### [RECORDS PROVIDED]

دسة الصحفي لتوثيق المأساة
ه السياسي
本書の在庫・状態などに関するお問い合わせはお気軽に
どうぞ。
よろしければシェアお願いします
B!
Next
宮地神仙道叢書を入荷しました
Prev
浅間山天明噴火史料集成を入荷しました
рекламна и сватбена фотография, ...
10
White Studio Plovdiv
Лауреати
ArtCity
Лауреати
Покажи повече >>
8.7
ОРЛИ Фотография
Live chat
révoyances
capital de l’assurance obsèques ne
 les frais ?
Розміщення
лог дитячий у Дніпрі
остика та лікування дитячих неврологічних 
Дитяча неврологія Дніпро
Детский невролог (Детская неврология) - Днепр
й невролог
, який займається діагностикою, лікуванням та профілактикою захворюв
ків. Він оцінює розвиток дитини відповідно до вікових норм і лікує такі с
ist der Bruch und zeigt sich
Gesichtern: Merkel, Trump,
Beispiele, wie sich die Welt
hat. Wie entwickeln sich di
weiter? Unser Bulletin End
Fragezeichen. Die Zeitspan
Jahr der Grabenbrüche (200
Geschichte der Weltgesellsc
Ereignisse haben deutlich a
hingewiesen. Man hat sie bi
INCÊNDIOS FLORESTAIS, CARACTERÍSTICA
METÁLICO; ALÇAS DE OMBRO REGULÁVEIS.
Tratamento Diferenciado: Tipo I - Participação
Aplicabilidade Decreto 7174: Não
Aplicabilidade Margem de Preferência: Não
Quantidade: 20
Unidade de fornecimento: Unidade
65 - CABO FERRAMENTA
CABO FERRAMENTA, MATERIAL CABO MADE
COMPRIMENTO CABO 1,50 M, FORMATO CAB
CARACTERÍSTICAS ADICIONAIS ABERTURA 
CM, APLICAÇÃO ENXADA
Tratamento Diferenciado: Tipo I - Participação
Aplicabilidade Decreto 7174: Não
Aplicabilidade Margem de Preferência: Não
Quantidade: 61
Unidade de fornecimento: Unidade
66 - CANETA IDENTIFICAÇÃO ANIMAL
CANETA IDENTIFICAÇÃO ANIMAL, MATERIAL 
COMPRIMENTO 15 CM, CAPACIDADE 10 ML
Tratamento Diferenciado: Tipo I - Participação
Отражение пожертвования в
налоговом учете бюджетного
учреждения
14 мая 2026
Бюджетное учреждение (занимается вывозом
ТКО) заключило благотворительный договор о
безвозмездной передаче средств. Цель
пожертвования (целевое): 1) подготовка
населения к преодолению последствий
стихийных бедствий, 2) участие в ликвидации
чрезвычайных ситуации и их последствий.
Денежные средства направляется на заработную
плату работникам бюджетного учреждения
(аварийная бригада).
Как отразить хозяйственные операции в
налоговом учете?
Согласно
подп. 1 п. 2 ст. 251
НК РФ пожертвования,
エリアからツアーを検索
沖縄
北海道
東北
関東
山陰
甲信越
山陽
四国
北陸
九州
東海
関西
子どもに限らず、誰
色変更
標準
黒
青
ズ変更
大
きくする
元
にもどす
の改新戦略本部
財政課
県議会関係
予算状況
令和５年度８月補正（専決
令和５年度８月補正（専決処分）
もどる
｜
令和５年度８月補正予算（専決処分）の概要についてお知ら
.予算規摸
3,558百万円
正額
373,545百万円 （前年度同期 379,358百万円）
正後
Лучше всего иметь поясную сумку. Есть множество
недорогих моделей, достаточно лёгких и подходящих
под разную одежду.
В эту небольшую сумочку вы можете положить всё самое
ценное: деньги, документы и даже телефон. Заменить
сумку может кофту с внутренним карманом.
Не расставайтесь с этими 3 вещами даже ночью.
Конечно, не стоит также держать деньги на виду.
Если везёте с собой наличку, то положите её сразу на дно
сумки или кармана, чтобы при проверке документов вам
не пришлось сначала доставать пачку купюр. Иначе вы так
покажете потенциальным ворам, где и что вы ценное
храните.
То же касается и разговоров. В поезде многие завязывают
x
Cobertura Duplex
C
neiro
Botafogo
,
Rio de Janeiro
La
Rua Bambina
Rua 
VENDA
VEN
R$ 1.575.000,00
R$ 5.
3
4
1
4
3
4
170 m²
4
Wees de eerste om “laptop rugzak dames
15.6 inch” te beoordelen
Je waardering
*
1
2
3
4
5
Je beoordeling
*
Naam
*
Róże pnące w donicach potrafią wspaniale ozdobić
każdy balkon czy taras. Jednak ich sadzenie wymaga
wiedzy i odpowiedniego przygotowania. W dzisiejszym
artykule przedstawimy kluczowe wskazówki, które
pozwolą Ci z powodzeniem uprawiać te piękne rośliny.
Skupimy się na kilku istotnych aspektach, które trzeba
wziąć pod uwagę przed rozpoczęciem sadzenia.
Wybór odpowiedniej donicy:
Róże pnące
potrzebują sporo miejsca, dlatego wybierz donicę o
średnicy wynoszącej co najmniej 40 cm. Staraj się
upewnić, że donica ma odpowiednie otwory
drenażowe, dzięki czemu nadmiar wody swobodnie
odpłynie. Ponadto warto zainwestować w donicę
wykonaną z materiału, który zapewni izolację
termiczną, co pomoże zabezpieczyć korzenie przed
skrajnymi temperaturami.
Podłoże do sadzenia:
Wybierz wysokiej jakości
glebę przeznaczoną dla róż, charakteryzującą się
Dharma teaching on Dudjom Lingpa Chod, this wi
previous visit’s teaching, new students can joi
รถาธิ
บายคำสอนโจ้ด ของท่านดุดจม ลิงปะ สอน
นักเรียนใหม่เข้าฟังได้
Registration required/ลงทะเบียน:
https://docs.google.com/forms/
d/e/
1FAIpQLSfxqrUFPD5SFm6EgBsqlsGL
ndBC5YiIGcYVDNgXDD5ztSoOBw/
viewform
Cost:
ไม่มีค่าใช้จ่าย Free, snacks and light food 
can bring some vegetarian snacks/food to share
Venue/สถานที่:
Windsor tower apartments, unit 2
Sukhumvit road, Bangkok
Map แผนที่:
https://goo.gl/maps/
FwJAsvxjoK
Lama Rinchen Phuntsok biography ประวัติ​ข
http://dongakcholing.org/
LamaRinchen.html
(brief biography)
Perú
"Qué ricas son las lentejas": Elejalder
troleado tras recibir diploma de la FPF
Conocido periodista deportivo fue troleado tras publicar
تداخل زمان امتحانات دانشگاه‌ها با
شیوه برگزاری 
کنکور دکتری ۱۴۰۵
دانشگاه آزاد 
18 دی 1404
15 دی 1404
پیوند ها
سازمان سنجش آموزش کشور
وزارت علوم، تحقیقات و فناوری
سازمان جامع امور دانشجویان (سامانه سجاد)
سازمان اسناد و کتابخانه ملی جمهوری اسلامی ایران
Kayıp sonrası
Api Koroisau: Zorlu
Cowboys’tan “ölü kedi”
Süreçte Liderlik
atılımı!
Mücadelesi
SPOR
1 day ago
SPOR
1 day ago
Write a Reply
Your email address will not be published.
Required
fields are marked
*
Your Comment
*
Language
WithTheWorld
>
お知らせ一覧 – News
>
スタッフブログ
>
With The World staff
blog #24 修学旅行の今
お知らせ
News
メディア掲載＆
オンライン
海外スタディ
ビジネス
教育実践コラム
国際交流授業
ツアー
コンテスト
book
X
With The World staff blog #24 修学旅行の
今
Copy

### [PROBLEM STATEMENT]
Give back, word for word, only the lines above from the line holding "ОРЛИ Фотография" to the line holding "та профілактикою захворюв", both included.

### [WRITTEN RESPONSE]
ОРЛИ Фотография
Live chat
révoyances
capital de l’assurance obsèques ne
 les frais ?
Розміщення
лог дитячий у Дніпрі
остика та лікування дитячих неврологічних 
Дитяча неврологія Дніпро
Детский невролог (Детская неврология) - Днепр
й невролог
, який займається діагностикою, лікуванням та профілактикою захворюв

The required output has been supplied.